Zé Pedro Mira | Aprendiz de sapateiro
José Pedro Luís Mira Nunes (23 anos) cresceu no seio de uma família de artesãos. Desde muito novo que o seu lado criativo foi estimulado pelos trabalhos manuais, o desenho e a pintura e, apesar de se ter formado na área das Ciências, os seus tempos livres foram sempre dedicados a criar, principalmente com o que a natureza lhe dava.

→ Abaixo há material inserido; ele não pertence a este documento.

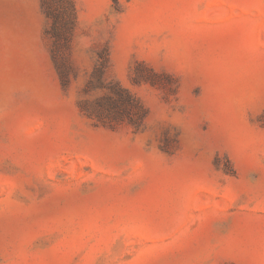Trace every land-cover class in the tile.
<instances>
[{
  "label": "rangeland",
  "instance_id": "obj_1",
  "mask_svg": "<svg viewBox=\"0 0 264 264\" xmlns=\"http://www.w3.org/2000/svg\"><path fill=\"white\" fill-rule=\"evenodd\" d=\"M72 1L63 48L0 0V264H264V0ZM106 53L138 130L81 110Z\"/></svg>",
  "mask_w": 264,
  "mask_h": 264
},
{
  "label": "trees",
  "instance_id": "obj_2",
  "mask_svg": "<svg viewBox=\"0 0 264 264\" xmlns=\"http://www.w3.org/2000/svg\"><path fill=\"white\" fill-rule=\"evenodd\" d=\"M41 9L50 22L47 34L53 39V45L68 47L76 24L73 1L41 0ZM107 55H99L86 87V91H90L94 84H98L103 88L104 94L95 100V105L91 108L82 107L81 110L94 125L114 127L115 124L125 122L134 130H138L146 117V109L141 101L118 81L106 77ZM137 67L146 69L152 76L156 75L152 68L143 63H139ZM146 81L154 83L152 78Z\"/></svg>",
  "mask_w": 264,
  "mask_h": 264
}]
</instances>
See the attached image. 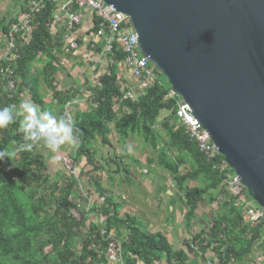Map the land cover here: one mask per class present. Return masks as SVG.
<instances>
[{"label": "trees", "instance_id": "obj_1", "mask_svg": "<svg viewBox=\"0 0 264 264\" xmlns=\"http://www.w3.org/2000/svg\"><path fill=\"white\" fill-rule=\"evenodd\" d=\"M52 7L50 2L43 1L41 9L33 15L32 40L19 50L14 72L17 86L11 101L7 99L0 77V107L18 106L28 97L42 110H57L63 118L67 95L81 94V87L76 83L68 89L64 87L66 92L53 86L58 83V76L66 74L70 79L71 76L59 65L60 57L65 54L63 35H53L49 31ZM107 58V70L99 77L100 86L86 84L92 97L87 110L74 114L71 124L77 143L75 150L67 154L75 164L82 159L85 161L78 176H87L88 185L102 201H97L85 212L80 210L82 203L76 201L80 192L77 179L65 174L60 187L50 182L45 173L47 148L42 143L30 152L4 158L0 161V264H108L105 244L98 241L100 224L90 221V216L105 217L103 227L118 236L121 231L126 232L122 247L127 264H154L162 259H165L164 264H206L208 253H213L218 264H251L257 248L264 255L262 225L243 219L241 211L224 194L218 173L206 162L196 143L190 141L178 126L175 101L164 100L170 87L156 82L137 100H122L120 86L124 81L119 77L118 64L124 55L113 51ZM38 61L43 63L42 67L34 69ZM163 111L169 113V117L159 123L165 135L157 131V120ZM21 119L17 117L15 122L0 129V150L24 142L19 128ZM113 131L122 151L120 156L116 155L109 138ZM132 137H138L152 151V158L147 159L145 165L127 150V141ZM96 143L113 152L109 150L107 158L98 160ZM124 159L129 163H124ZM131 166L137 167V171L146 169L142 177L155 173L152 166L170 175L177 189V193L169 197L172 211L168 215L174 226L177 202L185 209V228L196 219L200 204L210 207L217 203L218 209L212 211L207 230L183 241L184 249H174L161 232H149L136 215L121 214L120 203L102 186L99 174H125L127 178L131 176ZM159 179L161 183L166 182L165 177ZM188 181L199 185L188 188L185 186ZM166 192L165 186L161 185L155 194L159 199ZM71 210H75L80 218L76 219ZM83 231V239L77 243L76 238ZM94 234L97 239L92 238ZM93 242L99 244L97 249L90 248Z\"/></svg>", "mask_w": 264, "mask_h": 264}, {"label": "water", "instance_id": "obj_2", "mask_svg": "<svg viewBox=\"0 0 264 264\" xmlns=\"http://www.w3.org/2000/svg\"><path fill=\"white\" fill-rule=\"evenodd\" d=\"M264 208V0H101Z\"/></svg>", "mask_w": 264, "mask_h": 264}, {"label": "built area", "instance_id": "obj_3", "mask_svg": "<svg viewBox=\"0 0 264 264\" xmlns=\"http://www.w3.org/2000/svg\"><path fill=\"white\" fill-rule=\"evenodd\" d=\"M43 1H48L53 6L49 31L53 35L56 33L63 35L64 49L67 54H83L79 59L80 63H86L95 53L97 56L105 57L107 61V55L112 54L113 51H119L124 55L123 60L118 64L119 71L120 66H122L126 74L133 79L134 84L129 87L122 79L124 81L120 86L123 92L122 100L135 101L144 96L147 90L156 82L161 85L158 79L159 73L150 64L149 58L143 57L138 50V38L129 18L122 12L116 11L113 6L105 4L101 0H31L25 3V7L20 12L17 21L10 24L3 52L0 53L1 85L6 91L9 101L13 99L17 86L14 72L15 65L19 59V50L29 45L32 40L31 23L33 15L41 9ZM85 13H90L93 21L85 36H79L77 31L83 24ZM83 37H85V40L82 41ZM78 47H80V50H78ZM106 70L107 63L99 71L103 74ZM96 85L100 86L98 81ZM53 86L58 91L66 92V89L62 88L57 82L53 83ZM71 95L73 94L67 95L68 99L62 109L63 119L69 123L72 122L74 114L77 111H75V108L82 104L77 99H72ZM75 95L85 97V105L81 109H78L79 111H85L89 98L92 97V92L89 91L86 94ZM164 100L175 101V116L178 126L183 129L190 141L196 143L198 151L204 156L206 162L211 164L212 168L218 173L222 180L224 194L241 211L243 219L246 222L252 221L262 225L263 235L261 244H264V208L256 205L247 195V191L242 185L240 178L218 152L208 133L203 129L199 120L192 114L189 105L170 89L164 96ZM61 164L67 175L77 179L78 185H80L78 171L73 158L63 156ZM70 212L76 219L80 218L75 210H71ZM102 217L99 216L96 220L100 224L97 232L99 238L96 234L92 238H98V241L105 244V256L108 264H125L123 253L117 241L111 234H108L101 228L104 226ZM98 246V243L93 242L90 248L97 249ZM154 264L159 263L156 261ZM206 264H218V260L213 256Z\"/></svg>", "mask_w": 264, "mask_h": 264}, {"label": "rangeland", "instance_id": "obj_4", "mask_svg": "<svg viewBox=\"0 0 264 264\" xmlns=\"http://www.w3.org/2000/svg\"><path fill=\"white\" fill-rule=\"evenodd\" d=\"M78 50H80V47H78ZM82 56H83V54L78 53V54L74 55V57H72V55H70L69 61L66 60V58H64V57L62 59H59L60 67L65 69V71L67 73H69V72L72 73V75L75 78L71 77V79H69V78L62 79V77L60 75V76H58V83L63 88L66 87V89H68V87H70V86L72 87L74 85L72 83V80L76 79L78 85H79V83H82V88H80L81 93L86 94V92H89V91L87 90V88H85L86 87L85 85L88 82H90L91 84H95V85H96L97 81L99 82V77L102 75L99 70L102 67H104V65H106L107 60L105 57L97 56V54L95 53V54H93L91 59L88 60L86 63H84V62L80 63L79 59ZM42 64H43L42 62L38 61L35 63V66L33 68L34 69L41 68ZM119 72H120L119 77L121 79H123L129 87L133 86V84H134L133 79H131L126 74V72L122 66H120ZM158 79H159V82L161 84H164L166 87H169V84L167 83V81L164 79V77L161 74H159ZM65 82H67L66 85H64ZM79 87H81V85H79ZM71 96H72V99H77L78 101H80L82 103L80 106L75 108V111L76 110L79 111L78 109H81L86 103L85 97L75 95V94H73ZM89 100H90V98H89ZM55 114L57 115V112H55ZM58 116H59V114H58ZM168 117H169V113L163 111L160 113V116L157 120V122H158L157 131L162 135H165V133L161 129V127L159 126V123ZM59 118H60V116H59ZM109 138H110L112 145L115 149V153H118L116 155L120 156L122 154V151L119 147V144L117 142V136H116L114 131L109 136ZM73 147L74 146H72L71 144L66 143V144L62 145L61 148L58 151H56L55 153L60 154L61 152H63V153L71 154ZM126 147H127L129 154L131 156H133L134 158H136L142 165L146 164L147 159L152 158L151 149L148 146L144 145L138 137L137 138L132 137L130 140H128ZM95 148L98 149L96 157L100 161L103 158H107L109 150L111 152H113L112 149H109L107 147H103L100 145V143H96ZM67 154H64V156L66 158L69 157V156H67ZM123 161H124V163L128 162L127 159H124ZM76 165H77L76 169L78 167L79 172H80L81 168H83V165H85V161L82 159L81 162L77 163ZM152 168L154 169L155 173H152L150 175L146 174L145 177L141 176V175H145V169H139V171H136L134 174L131 173L130 180L134 182V185L132 187L130 184H133V183H130L127 185L125 184L126 185L125 187L122 184L119 187L116 177L112 178V181L110 182L112 184L109 185V182H108L109 179H108L107 174H104V175L99 174L100 175L99 177L101 178L102 186L104 185L103 187H105L108 191H110L111 194L114 195L115 200H118V202L120 203L121 213H124V212L129 213V214L132 213L133 215H137L141 220L148 221L149 224L153 223V227H152L153 230H157L158 232H161L167 238V240H169L168 242L171 245L173 244L172 245L173 248H175L176 244H178V246H184L183 242H181V240H178L177 237L173 236V234L171 232H169V230L167 229V226H164V223L160 222V215L154 216V217H156V221L151 217V211L154 212V211H156L157 208L160 209V210L157 209V210H159V212L161 211L160 213H163V215H166L167 209L164 207V205H165V203L169 204V202H170V198H169L170 194L168 192H170L171 195L177 193V189L174 186V184L172 183V179H171L170 175L168 173L158 169V168H155V166H152ZM65 174L67 175V173L63 169L62 174L49 179V181L50 182L53 181V182L57 183L58 186L62 185L64 178H65ZM124 177H125V175L123 174L122 178H124ZM161 177H165L166 180L168 181L166 186H165V188L167 189V192H166V194H161L159 196V199H158L156 197V194H155V189H156V186L162 185V183L160 182V179H159ZM79 179H80L81 184L78 187L80 189V192H78V194H77L79 196L77 199L80 201V203H82L80 206V210L83 209V211L86 212L89 208L92 207V205L94 203H96L97 201L100 202V200L102 201V199L93 191L92 187H90L88 185V179H87L86 175H80ZM136 184H138V187L135 189V191L140 195L138 198H137L136 194H135V196H134V194H130V192L133 191L132 188ZM197 185H199V184L195 181H188L185 184V186L188 188H192V187H195ZM80 198H82V199H80ZM84 201H85V204H84ZM131 203L135 206L136 209H133V208L127 206ZM97 204H99V203H97ZM161 205L163 207H161ZM217 209H218L217 203L212 204L210 207H208L204 204H200V206L197 210L198 217L200 216V214L204 215V214L208 213L210 221H211V217H212L211 211H216ZM175 210H176L175 211V219L178 221V224H179L180 229L182 230L183 236L186 237V238H184L185 240L192 239L196 234H198L200 232V228H203L204 226L207 227L210 223V221L209 222L207 221L208 223L206 221H204V217H203L202 220H200L198 218L199 223H201L202 227H200L198 225H196V226L192 225L191 228H185L183 226V215H184L185 209L181 206V204L179 202H177L175 204ZM89 218H90V221H93V222L97 220V217H94V216H90ZM205 219H206V217H205ZM103 220H105V217H102V221ZM101 228L103 230H105L108 234H111L114 237V239L117 241V244L123 253L122 242H123V238L126 236V232L121 231V235L118 236L113 231H107L105 227H101ZM203 229L207 230V228H203ZM151 232H152V230H151ZM83 236H84V231L78 235V237L76 238V242L80 243L83 239ZM179 238H181V236ZM78 247H80V244H78ZM46 250H49V248H47ZM212 257H213V253L207 254L208 260H210V258H212ZM157 262L159 264H164L165 259H162L161 261H157ZM125 264H127V263H125ZM133 264H143V263L135 262ZM251 264H264V260L262 259V256L259 255L257 250L255 251V256L253 257V263H251Z\"/></svg>", "mask_w": 264, "mask_h": 264}, {"label": "crops", "instance_id": "obj_5", "mask_svg": "<svg viewBox=\"0 0 264 264\" xmlns=\"http://www.w3.org/2000/svg\"><path fill=\"white\" fill-rule=\"evenodd\" d=\"M24 7H25V2L24 1H22V0H0V53H2L3 52V48H4V45H5V43H6V39H7V33H8V30H9V26H10V24H12V23H15L16 21H17V19H18V17H19V15H20V12L24 9ZM92 21H93V19H92V15L90 14V13H85L84 14V18H83V24H82V26L80 27V29L77 31V33H78V35L79 36H85V33H86V31L90 28V26H91V24H92ZM76 33V34H77ZM83 40H85V37H83L82 38V41ZM76 54H78V53H74V54H67L66 52H65V54L63 55V56H61L60 57V59H62L63 57L64 58H66V60H70V55H72V57H74V55H76ZM68 75L70 74V76L71 77H74L73 75H72V73H67ZM62 77V79H65V78H69V76H67L66 74H64V75H62L61 76ZM75 78V77H74ZM70 79V78H69ZM65 83H67V82H65ZM72 83H76V84H78L77 83V80L76 79H73L72 80ZM79 85H81V88H82V83H79ZM86 86V85H85ZM86 88V87H85ZM25 99H27L28 100V97H25L24 98V100ZM23 100V101H24ZM55 112H57V115L55 114ZM58 118H59V116H58V111L56 110V111H54L53 112ZM76 147V145L73 147V150H75L74 148ZM72 150V151H73ZM97 152H98V149H97ZM64 154H67V153H63V152H61L60 154L59 153H55V152H52V151H50V150H46V153H45V165H46V171H45V173H46V175H48V177H49V179H51V178H53V177H56V176H58V175H60V174H62L63 173V168H62V165H61V158L64 156ZM116 154H118V153H116ZM204 157V156H203ZM104 159V158H103ZM128 163H129V161H128ZM77 166V165H76ZM82 169V168H81ZM77 170L79 171V169H78V167H77ZM129 170H130V172L132 173V174H134L136 171H137V167H135V166H131L130 168H129ZM139 171V170H138ZM145 173H146V169H145ZM152 174V173H151ZM104 175V174H103ZM122 175L123 174H117L116 176L115 175H110V176H108V179L110 180H108V182H109V185H111L112 183H110L111 181H112V178H114V177H116L117 178V182H118V186L120 187L122 184H123V186L125 187L127 184H130V183H133V184H130L131 185V187L134 185V182L133 181H131L130 180V177H127V178H122ZM125 175V174H124ZM148 175H150V173L148 174ZM126 176V175H125ZM143 177H145V176H143ZM53 182V181H52ZM57 182V181H56ZM167 180H166V182H164V183H162V185H164V186H166V184H167ZM55 183V182H54ZM172 183H173V181H172ZM126 184V185H125ZM104 186V185H103ZM159 186H161V185H158V186H156V189L159 187ZM221 186H222V184H221ZM138 187V184H136L132 189H133V191L132 192H130V194H134V196H135V194H136V196H137V198L140 196L136 191H135V189ZM105 188V187H104ZM106 189V188H105ZM156 189H155V191H156ZM222 189H223V187H222ZM224 191V190H223ZM169 194H170V196L169 197H171L172 195H171V193L170 192H168ZM77 197V196H76ZM133 197V196H132ZM78 199H76V201H77ZM124 200V199H123ZM155 200V199H154ZM169 202V201H168ZM128 207H131V208H133V209H136L135 208V206L131 203V204H129V205H127ZM161 207H163L162 205H161ZM164 207L167 209V214L166 215H163V213H160L159 212V208H157V209H159V210H157L156 209V211H154V212H152L151 211V217L156 221V217H154V216H158V215H160V222H163L164 223V226H167V229L169 230V232H171L172 234H173V236H175V237H177V239L178 240H181V242H183V241H185V239L184 238H186L185 236H183V234H182V230L180 229V227H179V224H178V221L175 219V226L174 225H172L171 223H170V219H169V215H168V212H171L172 211V207H171V205H170V202H169V204L168 203H165V205H164ZM199 208V207H198ZM168 209H169V211H168ZM212 212V211H211ZM124 213H126V212H124ZM121 214H123V213H121ZM130 215H133L132 213H130ZM137 216V215H136ZM213 216V215H212ZM138 217V216H137ZM203 217H204V221H210V218H209V215H208V213L207 214H200V216L198 217V213H196V219L190 224V227L189 228H191L192 227V225H194V226H196V225H198V226H200V227H202V225H201V223H199V220H198V218L200 219V220H202L203 219ZM205 217H206V219H205ZM138 220L140 221V222H143L144 223V225H145V227H146V229L149 231V232H151V230H152V232L151 233H155V232H158L157 230H153V223L152 224H149V222L148 221H146V220H141L139 217H138ZM152 221V220H151ZM207 222V223H208ZM208 225V224H207ZM183 226H184V223H183ZM208 227V226H207ZM207 227H203V228H207ZM203 228H200V231H202V230H206V229H203ZM181 236V238H179L180 236ZM169 241V240H168ZM183 244H184V242H183ZM173 245V244H172ZM180 248H183L184 249V246H178V244H176L175 245V248L174 249H180ZM257 250V252L259 253V255H261L262 256V259L264 260V255H262L261 254V251L257 248L256 249Z\"/></svg>", "mask_w": 264, "mask_h": 264}, {"label": "clouds", "instance_id": "obj_6", "mask_svg": "<svg viewBox=\"0 0 264 264\" xmlns=\"http://www.w3.org/2000/svg\"><path fill=\"white\" fill-rule=\"evenodd\" d=\"M17 117L22 118L19 128L24 142L11 149L0 150V161L15 157L20 152H30L39 143L52 152L58 151L66 143L72 146L77 143L71 123L58 118L51 111L42 110L39 105L27 99L18 106L13 104L0 107V129L15 122Z\"/></svg>", "mask_w": 264, "mask_h": 264}]
</instances>
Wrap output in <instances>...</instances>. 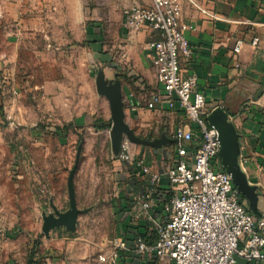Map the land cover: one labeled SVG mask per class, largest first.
<instances>
[{"label":"rangeland","instance_id":"1","mask_svg":"<svg viewBox=\"0 0 264 264\" xmlns=\"http://www.w3.org/2000/svg\"><path fill=\"white\" fill-rule=\"evenodd\" d=\"M80 1L76 30L61 17L49 38L31 27L21 34L17 24L0 22V256L14 264L26 253L45 251L61 264H111L100 262V256L116 257L122 188L117 176L123 163L113 157L111 128L93 127L111 121L95 77L102 68L114 81L124 69L112 49L109 24V56L101 59L94 46L100 25L105 26V0ZM13 25L17 30L9 34ZM79 147L76 202L90 212L79 216L75 233L61 228L47 239L42 214L52 212L51 202L61 213L69 210L67 182Z\"/></svg>","mask_w":264,"mask_h":264},{"label":"crops","instance_id":"2","mask_svg":"<svg viewBox=\"0 0 264 264\" xmlns=\"http://www.w3.org/2000/svg\"><path fill=\"white\" fill-rule=\"evenodd\" d=\"M136 1L105 0V26L102 30L103 25H100L94 46H98L101 59L109 56L105 51L108 40L105 28L109 24L114 41L112 49L124 69L118 79L122 86L127 124L143 139L153 140L163 134L172 139L175 129L186 126L187 120L178 106L174 110L165 105L155 110L147 108L151 98L161 93L162 88L157 82L148 49V44L155 38L154 33L148 28L130 33L125 27L124 11ZM178 4L181 26L185 30L191 28L185 37L192 51L190 58H181L180 74L184 79H197L194 90L204 96L209 113L217 108H224L229 113L238 133L242 170L249 183L258 188V211L264 216V0H178ZM82 6L80 0H0V22L20 27L17 30L13 25L15 28L10 27L9 34L16 30L21 34L34 30L49 38L51 29H58L55 23L61 17L67 20L71 29L76 30ZM254 39L259 40L256 46H252ZM239 41L243 43L242 50L236 55L234 50ZM198 143L195 139L191 146H199ZM139 147L141 149L135 151L136 155L144 159L153 173L166 172L174 161L176 145L165 147L162 153ZM122 167L117 176V185L122 187L118 190L116 207L120 222L119 238L132 248L136 235H148L150 232L149 222L137 219L135 210L141 196L155 187L129 166L123 164ZM166 187L167 181L163 178L160 190L155 188L154 209L158 215L163 214L166 191L162 190H167ZM25 256L21 264L29 263L31 255L26 253ZM0 264L14 262L9 257L0 256ZM33 264L61 263L45 251L34 255ZM117 264L149 262L124 252Z\"/></svg>","mask_w":264,"mask_h":264},{"label":"built area","instance_id":"3","mask_svg":"<svg viewBox=\"0 0 264 264\" xmlns=\"http://www.w3.org/2000/svg\"><path fill=\"white\" fill-rule=\"evenodd\" d=\"M124 16L130 33L148 28L155 35L148 49L162 92L151 98L147 108L155 110L165 105L174 110L178 106L187 125L174 131L172 139L178 141L174 161L164 173H153L136 155L135 145L123 141L118 160L156 189L166 179L169 200L163 214L158 215L154 209L155 188L144 193L135 216L149 222V234L136 235L132 248L127 241L116 239V257L108 260L100 256V262L117 264L124 252H130L149 264H235V256L248 264L263 263L264 216L258 219L251 215L232 178L221 168L219 134L208 124L211 112L204 96L194 90L197 79H184L180 74L181 58H190L192 51L185 37L191 28L181 26L178 0H137ZM258 42L254 39L252 46ZM242 45L237 42L236 55ZM195 139L199 146L192 147Z\"/></svg>","mask_w":264,"mask_h":264},{"label":"water","instance_id":"4","mask_svg":"<svg viewBox=\"0 0 264 264\" xmlns=\"http://www.w3.org/2000/svg\"><path fill=\"white\" fill-rule=\"evenodd\" d=\"M115 80L110 81L106 78V73L99 68L95 77V88L99 97L105 98L109 103L112 126L110 129V139L112 154L115 159L119 158L121 146L125 139L132 145L152 148L162 153L165 147L177 145L178 141L169 138L163 134L157 139H143L138 137L134 130L127 124L124 96L122 86L118 75L114 76ZM208 124L214 127L219 134L221 149L219 152L220 166L223 171L232 178V183L236 191L248 203V210L252 216L260 219L262 215L258 211V188L249 183L247 175L243 172L240 164V144L238 133L230 120L229 113L224 108H217L212 111L208 118ZM188 146L187 143L182 142ZM81 156V147L78 148L76 161L73 170L70 172L67 188L70 208L67 212L61 213L57 207L50 203L52 212L43 213L42 233L47 239H50V233L65 228L70 233H75L78 224V218L87 214L90 210H79L76 202L74 190V177L77 172ZM235 264H248V262L239 257H234Z\"/></svg>","mask_w":264,"mask_h":264},{"label":"trees","instance_id":"5","mask_svg":"<svg viewBox=\"0 0 264 264\" xmlns=\"http://www.w3.org/2000/svg\"><path fill=\"white\" fill-rule=\"evenodd\" d=\"M111 126H112L111 121H110V122L99 121V122H96V123L94 124L93 127H94L95 130H97V131H101V130L109 129V128H111ZM134 172H135V171H134ZM167 186H168V187H166V188L168 189V188H169V184H167ZM159 190H160V189H158L157 191H159ZM157 191H156V194L158 195L159 192H157ZM162 191H167V190L164 189V190H162ZM164 195H165V198H166L165 201H164V203H167L168 200H169V196H168L167 194H164ZM140 235H142V236H144V237L147 236V235H145V234H140ZM34 249H35V248H34ZM34 255H35V253L32 252L28 264H33Z\"/></svg>","mask_w":264,"mask_h":264}]
</instances>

Desde o final do século XIX que a sua família explora a arte do fabrico manual de sapatos em Monchique. Tudo começou com o seu trisavô, José Francisco, que passou o ofício para o seu filho, José Andrés Mira, o bisavô que impulsionou o fabrico. A história culmina na década de 1960 com uma fábrica artesanal que empregava 35 sapateiros. Mas a grande explosão industrial no Norte em finais da década obrigou à gradual extinção do fabrico artesanal de sapatos nesta serra algarvia.
O pai de Zé Pedro mantém hoje o negócio de família com uma sapataria situada na vila. ECO123 falou com Zé Pedro, que recebe atualmente formação no ofício de sapateiro em Schrems, na Áustria. Durante três anos aprenderá como manufaturar sapatos na prestigiada companhia GEA.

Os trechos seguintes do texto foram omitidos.